A longtime member at SRP Federal Credit Union, the Evans resident joined CSRA Federal Credit Union last week to get a low interest rate on a second mortgage loan to remodel his master bathroom.
Some banks had a similar 6 percent rate, but Miller prefers to work with credit unions.
"I've always felt better with a credit union than the big banks," he said. "It's more personal service. They seem to really take an interest in you more so than my experience with banks, big national chains anyway. I just feel more comfortable with them. That's one of the few things you can do as a consumer to influence what they're (banks) doing."

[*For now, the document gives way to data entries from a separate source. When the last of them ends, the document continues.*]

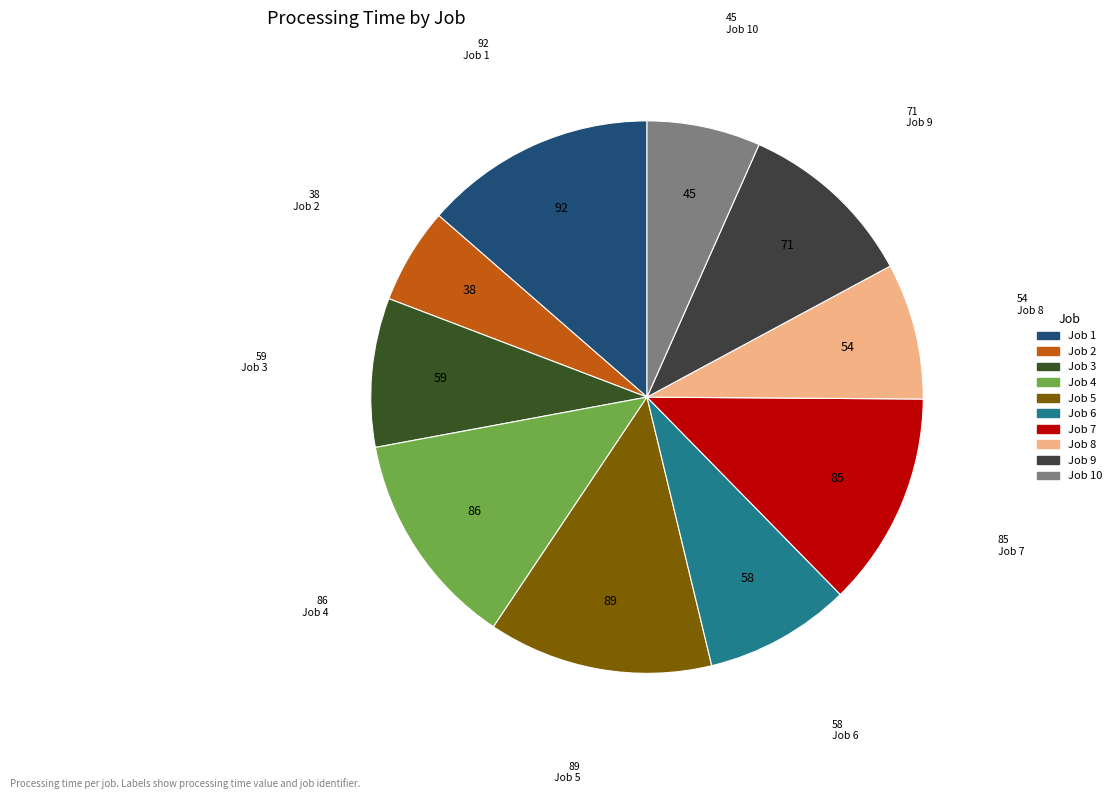

Which category has the smallest portion of the pie?

Job 2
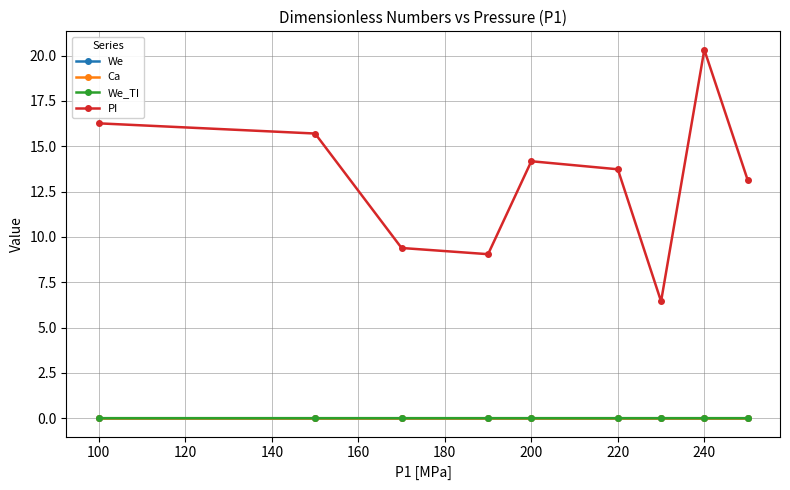

True or false: PI and We cross at least once.

False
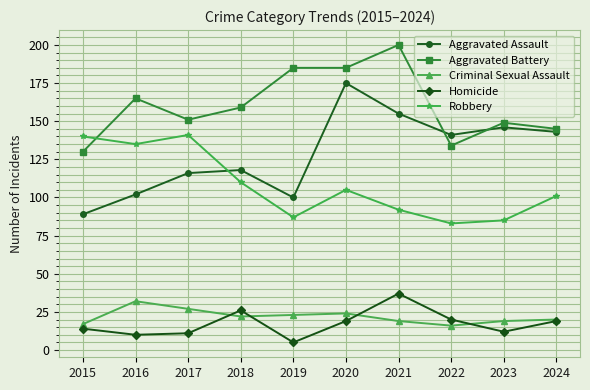

At how many categories does at least one series exceed 116?

10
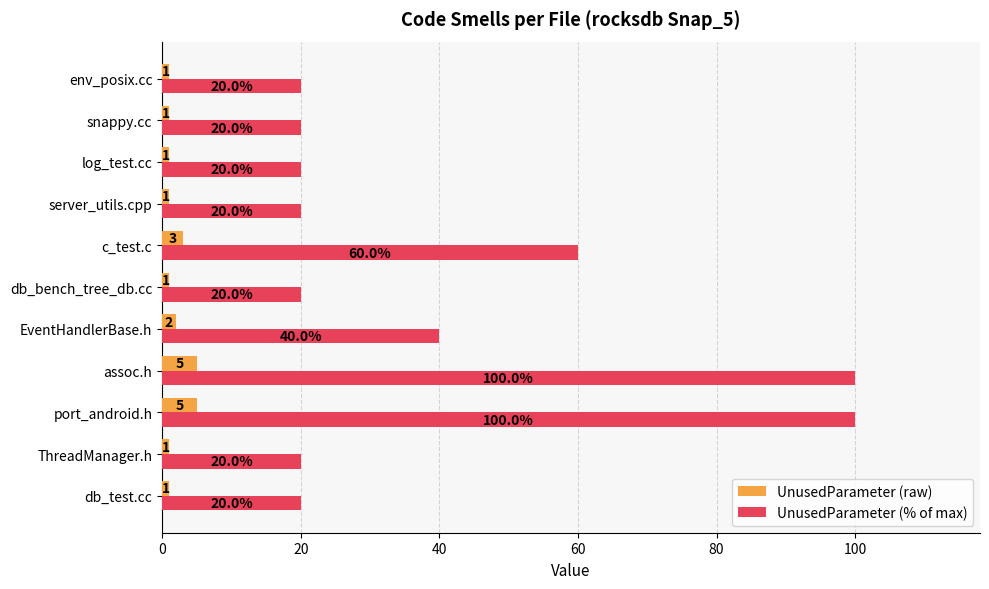

What are all the series names shown in the legend?

UnusedParameter (raw), UnusedParameter (% of max)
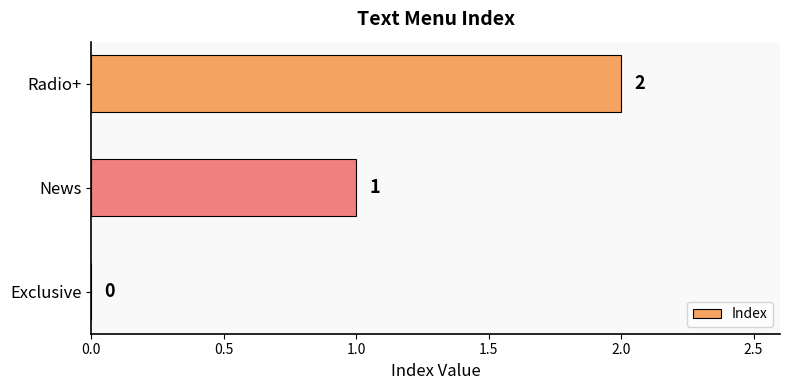

Where is the data nearest to the value 1?

News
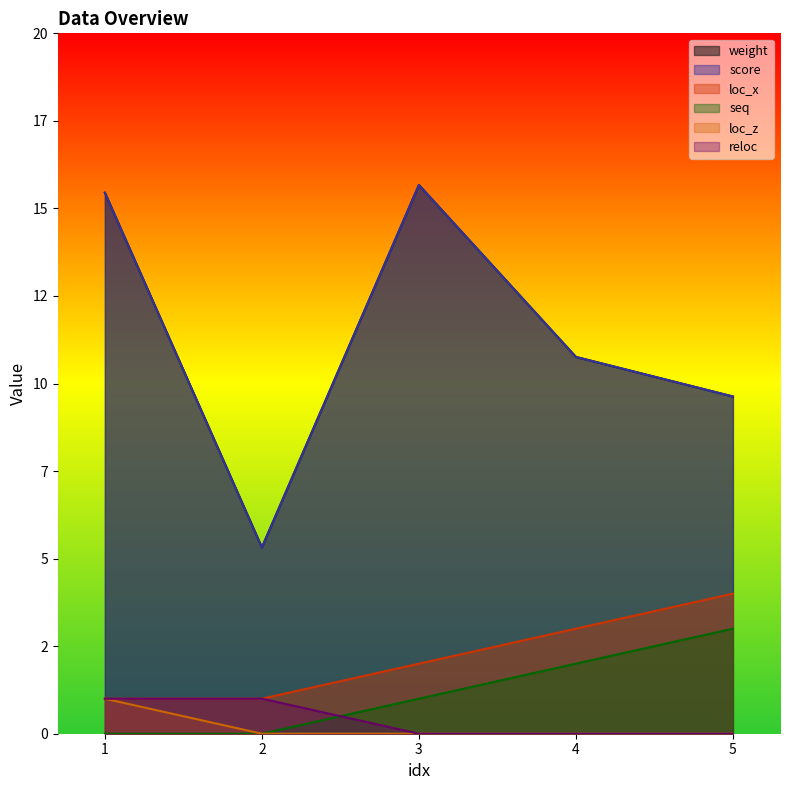

What is the difference between the weight values at 5 and 3?

6.0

Local credit unions are still growing in membership after gaining popularity during the recession and seem to be growing faster locally than statewide.
In January, South Carolina credit union membership grew by 1.2 percent, said Steve Fowler, the interim president of the South Carolina Credit Union League.
Georgia Credit Union Affiliates, the state's trade association, did not have 2010 data but did say membership in Georgia grew 1 percent between December 2008 and December 2009.
So far this year, CSRA Federal Credit Union has seen a 35 percent growth in membership, said Vice President of Operations Leah Eldridge.
Augusta Metro Federal Credit Union has maintained steady growth with 1,500 new members a year since 2007, said President and CEO Sherry Saxon. January and February numbers show the trend continuing.
"We have 500 or 600 new accounts open every month," said Ed Templeton, the president of North Augusta-based SRP.
Credit unions offer the same financial services as banks, including checking and savings, loans, credit cards and ATMs, but they are member-controlled, nonprofit financial institutions.
People are dissatisfied with fees and impersonal service at large banks, Templeton said.
"I think it's a national event, not just a local event, that people are beginning to understand they can do business with a credit union without having to be specifically associated with an employee group," he said.
Since January, Augusta VAH Federal Credit Union has opened 154 new accounts. President and CEO Phyllis Cochran said she believes people are attracted to credit unions because they still have money to lend. Many financial institutions have stopped lending or have limited funds available, she said.
The trend is not hitting every credit union in the metro area.
Augusta Seaboard Community Federal Credit Union, for example, had a slight membership decline, CEO Robin Amerman said. She noticed people switching back to their banks in January.
"It's just a trickle. Banks are starting to offer a lot higher certificate rates than some of the credit unions," she said.